Forum Africa urban/Nairobi 2026 : Alexis Gisaro Muvunyi défend une nouvelle vision fondée sur les corridors et les partenariats privés

Forum Africa urban/Nairobi 2026 : Alexis Gisaro Muvunyi défend une nouvelle vision fondée sur les corridors et les partenariats privés



Prenant la parole au «Forum Africa Urban», qui se tient à Nairobi au Kenya, du 8 au 10 Avril 2026,  le ministre d’État en charge de l’Urbanisme et Habitat de la République démocratique du Congo, Alexis Gisaro Muvunyi, a présenté une stratégie ambitieuse pour transformer en profondeur le développement urbain du pays.


‎Face à une urbanisation galopante  plus d’un million de nouveaux citadins chaque année la République démocratique du Congo entend rompre avec un modèle jugé « vicieux », caractérisé par une croissance urbaine non planifiée, la prolifération de quartiers précaires et une incapacité chronique à financer les infrastructures.

‎Dans son intervention, le ministre a dressé un constat sans détour : « ce modèle est insoutenable, tant socialement que financièrement ». Pour y remédier, le gouvernement congolais propose de passer d’une logique réactive à une planification anticipative.

‎Au cœur de cette réforme figure un Plan décennal (2026-2035), qui prévoit l’élaboration de plans directeurs d’urbanisme pour les 26 chefs-lieux de province, avant toute expansion majeure.
‎Ces outils intégreront des technologies modernes comme les systèmes d’information géographique et les « jumeaux numériques », afin d’anticiper les besoins urbains et les risques.


‎Autre pilier de cette stratégie : le développement de corridors économiques structurants, à l’image du Corridor de Lobito.
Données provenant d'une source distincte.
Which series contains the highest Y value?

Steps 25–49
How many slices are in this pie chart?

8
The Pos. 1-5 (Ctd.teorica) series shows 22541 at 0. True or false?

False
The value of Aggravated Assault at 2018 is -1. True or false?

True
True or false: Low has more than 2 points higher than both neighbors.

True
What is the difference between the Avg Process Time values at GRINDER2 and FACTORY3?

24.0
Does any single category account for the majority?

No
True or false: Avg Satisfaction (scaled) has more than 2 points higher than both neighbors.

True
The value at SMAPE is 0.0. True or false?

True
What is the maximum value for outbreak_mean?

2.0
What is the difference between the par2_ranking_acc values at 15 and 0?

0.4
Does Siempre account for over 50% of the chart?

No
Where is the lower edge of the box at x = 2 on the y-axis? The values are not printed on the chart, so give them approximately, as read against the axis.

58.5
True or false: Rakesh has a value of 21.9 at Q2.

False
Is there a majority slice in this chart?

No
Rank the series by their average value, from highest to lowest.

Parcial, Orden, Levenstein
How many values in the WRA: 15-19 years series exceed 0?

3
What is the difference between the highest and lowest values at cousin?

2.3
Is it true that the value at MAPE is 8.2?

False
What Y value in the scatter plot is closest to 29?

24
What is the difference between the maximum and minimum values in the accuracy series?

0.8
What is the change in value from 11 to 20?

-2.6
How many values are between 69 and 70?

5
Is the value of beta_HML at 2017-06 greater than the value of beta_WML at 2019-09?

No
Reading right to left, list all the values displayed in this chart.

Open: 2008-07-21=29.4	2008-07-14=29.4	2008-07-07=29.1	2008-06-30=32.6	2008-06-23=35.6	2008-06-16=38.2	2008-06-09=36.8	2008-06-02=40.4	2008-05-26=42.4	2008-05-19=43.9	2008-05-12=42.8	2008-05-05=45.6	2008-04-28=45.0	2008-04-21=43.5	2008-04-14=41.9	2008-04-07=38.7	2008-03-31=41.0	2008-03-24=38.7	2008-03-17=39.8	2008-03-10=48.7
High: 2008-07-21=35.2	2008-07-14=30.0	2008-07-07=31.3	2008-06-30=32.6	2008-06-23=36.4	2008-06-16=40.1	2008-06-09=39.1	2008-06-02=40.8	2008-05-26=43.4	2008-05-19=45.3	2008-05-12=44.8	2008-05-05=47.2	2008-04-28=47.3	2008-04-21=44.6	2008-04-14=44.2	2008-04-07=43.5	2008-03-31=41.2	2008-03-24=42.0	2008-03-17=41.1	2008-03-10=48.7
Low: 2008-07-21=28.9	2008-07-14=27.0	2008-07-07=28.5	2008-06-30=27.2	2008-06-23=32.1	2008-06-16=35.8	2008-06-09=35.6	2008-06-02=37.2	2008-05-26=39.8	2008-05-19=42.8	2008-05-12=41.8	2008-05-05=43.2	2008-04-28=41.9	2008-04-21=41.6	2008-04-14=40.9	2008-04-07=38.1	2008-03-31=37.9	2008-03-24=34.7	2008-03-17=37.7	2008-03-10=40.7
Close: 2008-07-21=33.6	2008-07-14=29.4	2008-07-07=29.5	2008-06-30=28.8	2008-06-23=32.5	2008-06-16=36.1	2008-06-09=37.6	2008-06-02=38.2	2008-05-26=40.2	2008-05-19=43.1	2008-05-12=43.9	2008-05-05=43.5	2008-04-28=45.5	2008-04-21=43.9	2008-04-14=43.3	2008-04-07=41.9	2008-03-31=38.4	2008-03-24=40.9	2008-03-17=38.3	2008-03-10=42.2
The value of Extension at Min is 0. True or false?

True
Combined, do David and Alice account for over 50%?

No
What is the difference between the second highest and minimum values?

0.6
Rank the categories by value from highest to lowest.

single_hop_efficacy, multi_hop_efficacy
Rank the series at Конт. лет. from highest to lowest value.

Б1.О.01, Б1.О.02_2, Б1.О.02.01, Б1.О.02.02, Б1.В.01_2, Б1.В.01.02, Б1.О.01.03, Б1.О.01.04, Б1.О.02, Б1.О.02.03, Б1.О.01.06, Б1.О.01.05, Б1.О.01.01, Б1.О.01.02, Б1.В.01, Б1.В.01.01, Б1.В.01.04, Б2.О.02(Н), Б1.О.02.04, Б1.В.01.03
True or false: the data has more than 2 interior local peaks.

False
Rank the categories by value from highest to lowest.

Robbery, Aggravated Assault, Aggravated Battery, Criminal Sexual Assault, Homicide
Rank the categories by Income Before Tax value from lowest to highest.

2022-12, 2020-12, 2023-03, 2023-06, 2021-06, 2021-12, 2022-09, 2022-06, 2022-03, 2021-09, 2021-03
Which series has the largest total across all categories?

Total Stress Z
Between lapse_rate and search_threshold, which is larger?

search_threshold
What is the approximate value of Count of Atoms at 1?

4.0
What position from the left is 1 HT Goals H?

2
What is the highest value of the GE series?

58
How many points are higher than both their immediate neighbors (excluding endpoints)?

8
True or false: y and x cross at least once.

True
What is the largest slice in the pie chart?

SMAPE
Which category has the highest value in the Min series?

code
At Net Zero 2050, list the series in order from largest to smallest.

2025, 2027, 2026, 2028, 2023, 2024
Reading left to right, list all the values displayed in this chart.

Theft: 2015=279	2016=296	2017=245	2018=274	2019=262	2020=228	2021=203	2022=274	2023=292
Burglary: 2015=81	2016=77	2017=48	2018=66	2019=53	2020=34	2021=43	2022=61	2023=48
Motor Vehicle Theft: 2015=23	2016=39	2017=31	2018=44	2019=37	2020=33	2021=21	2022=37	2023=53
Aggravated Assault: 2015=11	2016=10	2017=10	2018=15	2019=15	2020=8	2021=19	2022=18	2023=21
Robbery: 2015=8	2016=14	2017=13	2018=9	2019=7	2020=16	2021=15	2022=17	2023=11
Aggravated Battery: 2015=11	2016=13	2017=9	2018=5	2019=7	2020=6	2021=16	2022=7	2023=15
Loin de se limiter à des axes de transport, ces corridors sont conçus comme de véritables leviers de transformation économique.

‎Le gouvernement congolais prévoit ainsi de structurer une dizaine de villes secondaires le long de ces axes, en les spécialisant dans différents secteurs : transformation minière, logistique, agro-industrie ou encore production de matériaux de construction.

‎L’objectif est clair : créer des écosystèmes économiques intégrés capables de générer de la valeur ajoutée localement, tout en favorisant l’émergence d’une classe moyenne régionale.

‎Conscient des limites des financements publics, l’exécutif congolais mise fortement sur les partenariats public-privé (PPP). « L’État ne peut pas tout financer », a insisté le ministre, plaidant pour une approche orientée vers le marché.

‎Cette stratégie se concrétise notamment à travers le projet Kinshasa Kia Mona, une extension planifiée de la capitale sur 43 000 hectares. Le projet prévoit la création de 1 200 usines en cinq ans et jusqu’à 2,25 millions d’emplois directs sur une décennie.

‎Le mécanisme repose sur un modèle innovant : l’attribution de concessions foncières à des investisseurs privés, en échange du financement et de la réalisation d’infrastructures urbaines et industrielles. À terme, ce programme pourrait accueillir jusqu’à 5 millions d’habitants et mobiliser près de 50 milliards de dollars d’investissements.


‎À travers ces réformes, la RDC ambitionne de transformer le « cercle vicieux » de l’urbanisation en un « cercle vertueux », où planification, investissement privé et croissance économique se renforcent mutuellement.

‎« On ne subit pas l’urbanisation, on l’anticipe et on la finance », a résumé le ministre, appelant à une coopération renforcée entre États africains et partenaires internationaux.

‎Présente à Nairobi pour cet échange, la délégation congolaise a réaffirmé sa volonté de partager son expérience et de s’inspirer des meilleures pratiques du continent, dans l’objectif de bâtir des villes africaines « résilientes, inclusives et autofinancées ».